■ REQUIRED WORK: Please count the lines in the items below that contain the word "photograph". Reply with that number only.
-- -- --
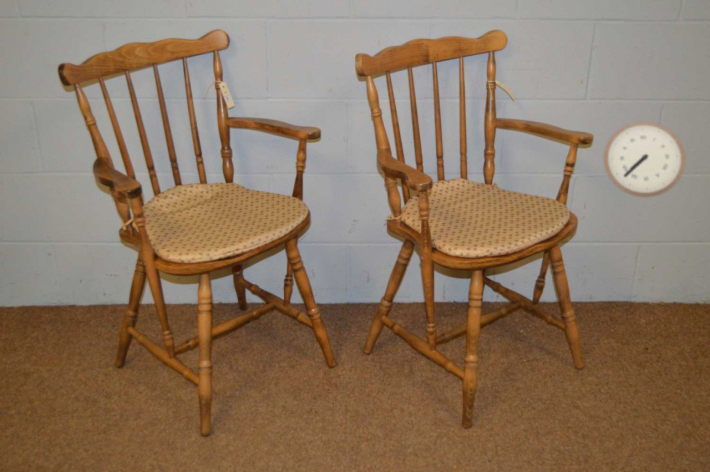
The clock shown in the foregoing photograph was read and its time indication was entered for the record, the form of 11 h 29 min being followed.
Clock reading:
7 h 38 min
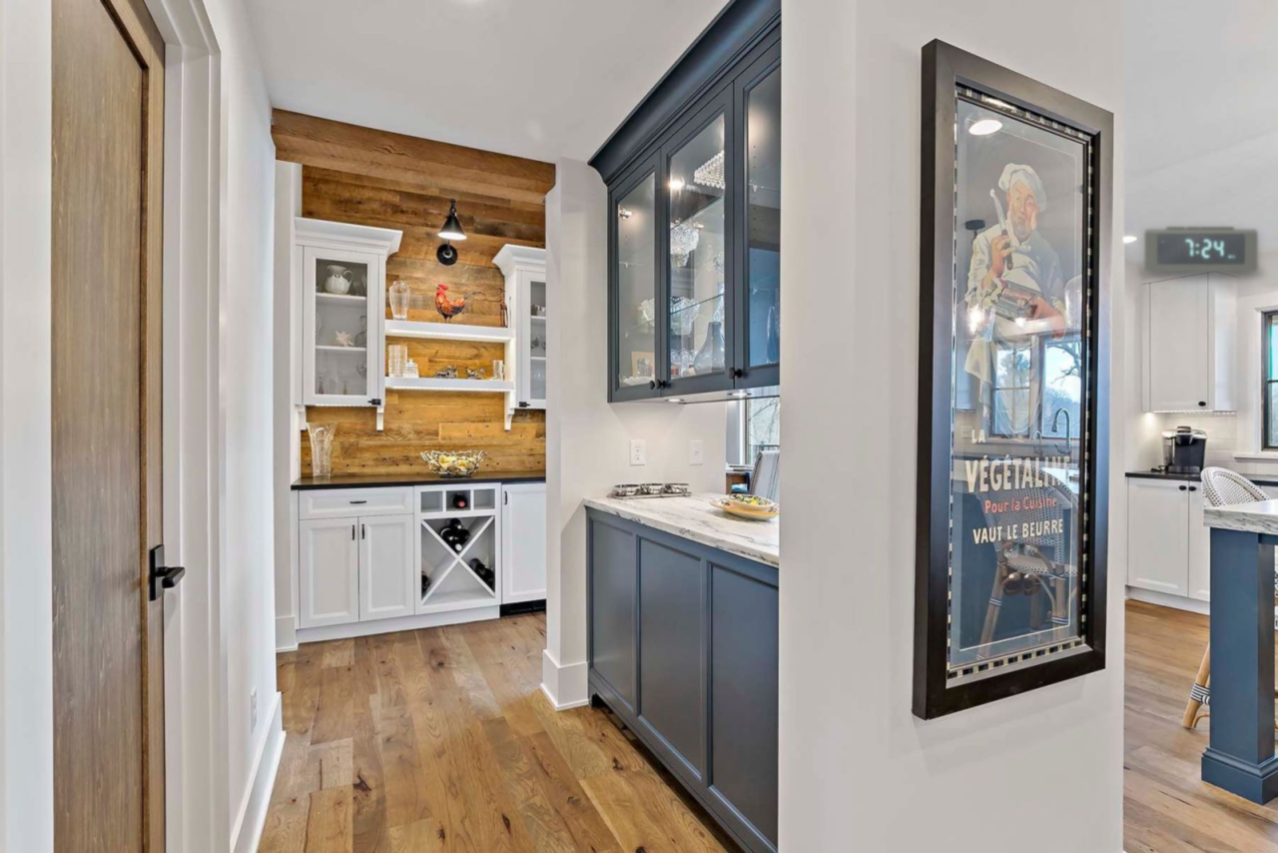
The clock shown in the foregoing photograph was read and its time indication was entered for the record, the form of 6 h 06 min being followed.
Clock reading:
7 h 24 min
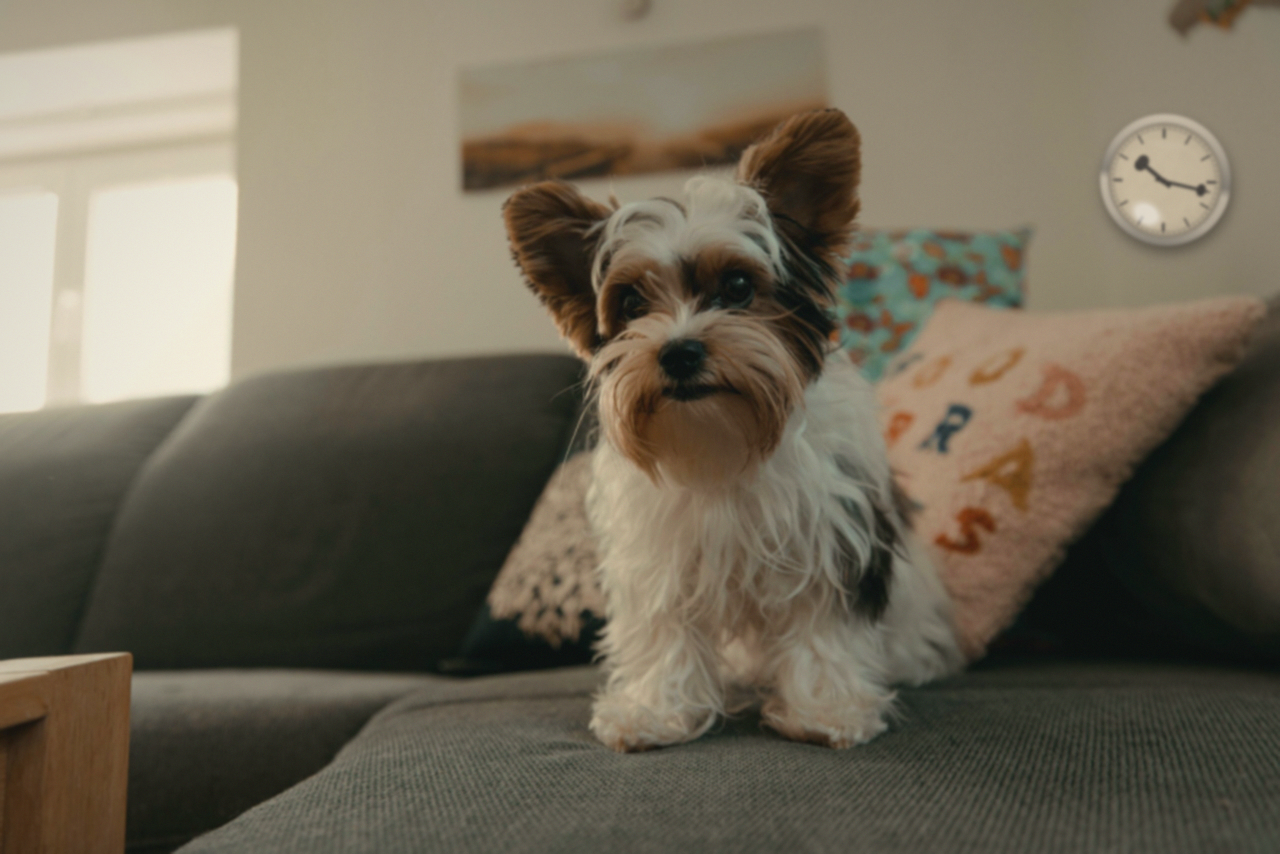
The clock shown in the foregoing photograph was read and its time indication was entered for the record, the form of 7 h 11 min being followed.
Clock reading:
10 h 17 min
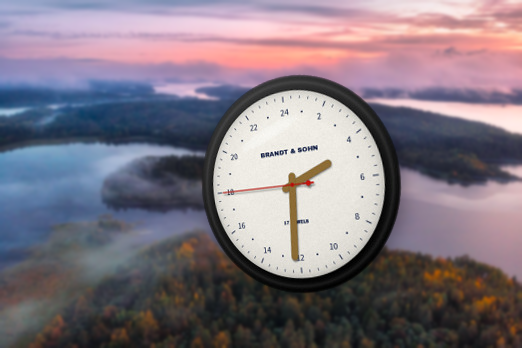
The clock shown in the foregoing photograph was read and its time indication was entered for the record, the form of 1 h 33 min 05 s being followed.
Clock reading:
4 h 30 min 45 s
-- -- --
■ FINISHED TASK: 4